=== PETIKAN DOKUMEN ===
##########

WASHINGTON DC — Pernyataan Jared Kushner pada Minggu, 19 Oktober 2025, tentang pentingnya Israel membantu Palestina “berkembang” setelah perang Gaza berakhir kembali memunculkan ironi lama dalam politik luar negeri Amerika Serikat (AS). Di satu sisi, Kushner berbicara tentang perdamaian dan kemajuan ekonomi, tetapi di sisi lain, Washington tetap mendukung penuh operasi militer Israel yang terus menghancurkan Gaza dan menewaskan ribuan warga sipil.
Kushner, menantu mantan Presiden Donald Trump, yang juga dikenal sebagai arsitek perjanjian normalisasi Israel dengan sejumlah negara Arab selama masa jabatan pertama Trump (2017–2021), kembali muncul di panggung diplomasi dengan pesan lama yang dibungkus baru: janji perdamaian yang berakar pada syarat politik sepihak. “Pesan terbesar yang kami coba sampaikan kepada para pemimpin Israel sekarang adalah bahwa setelah perang berakhir, jika Anda ingin mengintegrasikan Israel dengan Timur Tengah yang lebih luas, Anda harus mencari cara untuk membantu rakyat Palestina berkembang dan menjadi lebih baik,” ujarnya kepada CBS News pada Minggu, 19 Oktober 2025, sebagaimana dikutip AFP pada Senin, (20/10/2025).
Namun pernyataan itu terdengar paradoksal. Bagaimana Israel bisa diminta “membantu Palestina berkembang” sementara wilayah Gaza masih luluh lantak oleh serangan udara yang terus terjadi hingga Minggu malam, 19 Oktober 2025, menyusul tuduhan Tel Aviv bahwa Hamas telah melanggar gencatan senjata yang dimulai sejak 10 Oktober 2025? Pernyataan Kushner terasa seperti diplomasi basa-basi retorika damai di atas puing-puing penderitaan rakyat Palestina.
Dalam wawancara yang sama, Kushner mengakui “situasinya masih sangat sulit,” tetapi ia mengklaim terus mengupayakan “keamanan bersama dan peluang ekonomi” agar Israel dan Palestina dapat hidup berdampingan secara damai dan berkelanjutan. Namun, janji semacam itu terdengar hampa ketika fakta di lapangan menunjukkan penderitaan warga Gaza yang terus meningkat dari hari ke hari.
Pada Senin, (20/10/2025), Kushner kembali ke Israel bersama Utusan Khusus Trump untuk Timur Tengah, Steve Witkoff, dalam kunjungan yang diperkirakan akan diwarnai pertemuan dengan pejabat pemerintah Tel Aviv. Namun, langkah ini lebih terlihat sebagai bagian dari upaya politik Trump untuk kembali menegaskan pengaruhnya di kawasan Timur Tengah menjelang agenda politik 2026 di AS, bukan sebagai diplomasi kemanusiaan yang nyata.

##########

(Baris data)
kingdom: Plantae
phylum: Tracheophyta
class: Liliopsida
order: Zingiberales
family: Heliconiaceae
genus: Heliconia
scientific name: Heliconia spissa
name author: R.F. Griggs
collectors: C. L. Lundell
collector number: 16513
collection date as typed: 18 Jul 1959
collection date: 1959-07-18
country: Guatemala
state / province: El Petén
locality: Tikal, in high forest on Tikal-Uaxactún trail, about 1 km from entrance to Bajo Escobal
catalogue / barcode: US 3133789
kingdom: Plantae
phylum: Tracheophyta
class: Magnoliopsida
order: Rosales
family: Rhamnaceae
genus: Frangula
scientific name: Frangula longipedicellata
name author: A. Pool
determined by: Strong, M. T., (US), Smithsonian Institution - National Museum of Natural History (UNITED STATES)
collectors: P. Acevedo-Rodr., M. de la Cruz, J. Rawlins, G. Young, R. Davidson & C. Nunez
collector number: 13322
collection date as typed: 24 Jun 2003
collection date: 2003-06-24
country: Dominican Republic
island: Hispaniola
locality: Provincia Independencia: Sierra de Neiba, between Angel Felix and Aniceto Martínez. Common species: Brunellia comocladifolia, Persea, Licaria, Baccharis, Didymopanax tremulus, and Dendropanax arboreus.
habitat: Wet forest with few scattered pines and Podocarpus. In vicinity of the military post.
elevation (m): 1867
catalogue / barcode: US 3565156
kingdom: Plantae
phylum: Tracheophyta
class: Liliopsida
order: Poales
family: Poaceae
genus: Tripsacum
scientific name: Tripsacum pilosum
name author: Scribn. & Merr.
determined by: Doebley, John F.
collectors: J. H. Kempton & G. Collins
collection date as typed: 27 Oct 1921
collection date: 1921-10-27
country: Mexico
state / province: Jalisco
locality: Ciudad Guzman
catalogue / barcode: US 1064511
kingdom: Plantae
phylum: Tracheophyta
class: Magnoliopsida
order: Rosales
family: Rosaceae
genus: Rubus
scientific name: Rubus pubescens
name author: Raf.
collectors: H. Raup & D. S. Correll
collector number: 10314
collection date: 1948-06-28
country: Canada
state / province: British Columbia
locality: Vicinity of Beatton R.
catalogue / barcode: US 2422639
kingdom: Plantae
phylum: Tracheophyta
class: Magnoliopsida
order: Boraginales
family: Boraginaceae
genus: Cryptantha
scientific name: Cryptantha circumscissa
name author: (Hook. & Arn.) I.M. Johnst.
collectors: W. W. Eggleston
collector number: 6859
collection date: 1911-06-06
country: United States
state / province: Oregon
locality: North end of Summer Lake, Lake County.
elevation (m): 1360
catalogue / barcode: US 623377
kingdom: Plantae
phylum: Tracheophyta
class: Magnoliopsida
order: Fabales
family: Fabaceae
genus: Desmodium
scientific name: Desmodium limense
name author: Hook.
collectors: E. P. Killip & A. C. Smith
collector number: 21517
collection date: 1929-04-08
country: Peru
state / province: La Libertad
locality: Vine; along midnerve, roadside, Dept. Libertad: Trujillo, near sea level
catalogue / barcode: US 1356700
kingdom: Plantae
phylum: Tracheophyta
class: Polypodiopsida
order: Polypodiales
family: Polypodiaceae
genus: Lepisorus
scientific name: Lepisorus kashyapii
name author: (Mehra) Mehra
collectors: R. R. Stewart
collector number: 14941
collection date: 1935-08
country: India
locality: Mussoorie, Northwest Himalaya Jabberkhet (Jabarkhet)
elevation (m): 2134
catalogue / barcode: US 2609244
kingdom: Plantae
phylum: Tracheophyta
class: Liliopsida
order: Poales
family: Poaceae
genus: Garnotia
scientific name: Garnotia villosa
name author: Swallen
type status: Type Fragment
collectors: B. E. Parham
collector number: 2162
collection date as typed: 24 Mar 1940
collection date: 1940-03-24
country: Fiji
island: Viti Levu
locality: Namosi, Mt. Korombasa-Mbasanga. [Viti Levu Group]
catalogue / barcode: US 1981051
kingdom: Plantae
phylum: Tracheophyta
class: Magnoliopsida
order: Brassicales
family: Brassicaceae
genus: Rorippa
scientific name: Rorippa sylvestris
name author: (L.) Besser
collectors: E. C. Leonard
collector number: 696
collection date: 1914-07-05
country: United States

##########

=== SOAL DAN TUGAS ===
1. Baris data mana saja yang memuat string "barcode"? Laporkan setiap baris itu secara utuh, dengan huruf besar dan kecil dibedakan.
2. Lanjutkan artikel tentang pernyataan Jared Kushner soal Gaza, mulai setelah kalimat terakhirnya.
Baris-baris data tersebut sama sekali tidak berhubungan dengan artikel.

=== JAWABAN AKHIR ===
1.
catalogue / barcode: US 3133789
catalogue / barcode: US 3565156
catalogue / barcode: US 1064511
catalogue / barcode: US 2422639
catalogue / barcode: US 623377
catalogue / barcode: US 1356700
catalogue / barcode: US 2609244
catalogue / barcode: US 1981051

2.
Kushner juga menuding bahwa, “Hamas saat ini sedang melakukan persis seperti yang diperkirakan dari sebuah organisasi teroris, yaitu mencoba membangun kembali (kelompoknya) dan merebut kembali posisi mereka.” Ia menambahkan, jika ada “alternatif yang layak” bagi Gaza, maka “Hamas akan gagal, dan Gaza tidak akan menjadi ancaman bagi Israel di masa depan.” Pandangan ini memperlihatkan bagaimana Washington kembali menggunakan narasi “perang melawan teror” untuk mengesampingkan realitas pendudukan dan blokade yang telah berlangsung selama lebih dari 17 tahun sejak 2007.
Ketika ditanya mengenai prospek negara Palestina yang hingga kini diakui oleh sebagian besar negara dunia, namun tidak oleh AS dan Israel Kushner menjawab, “masih terlalu dini untuk mengatakannya.” Jawaban ini mempertegas sikap ambigu Washington yang terus menunda pengakuan kedaulatan Palestina, bahkan setelah puluhan tahun konflik berkepanjangan.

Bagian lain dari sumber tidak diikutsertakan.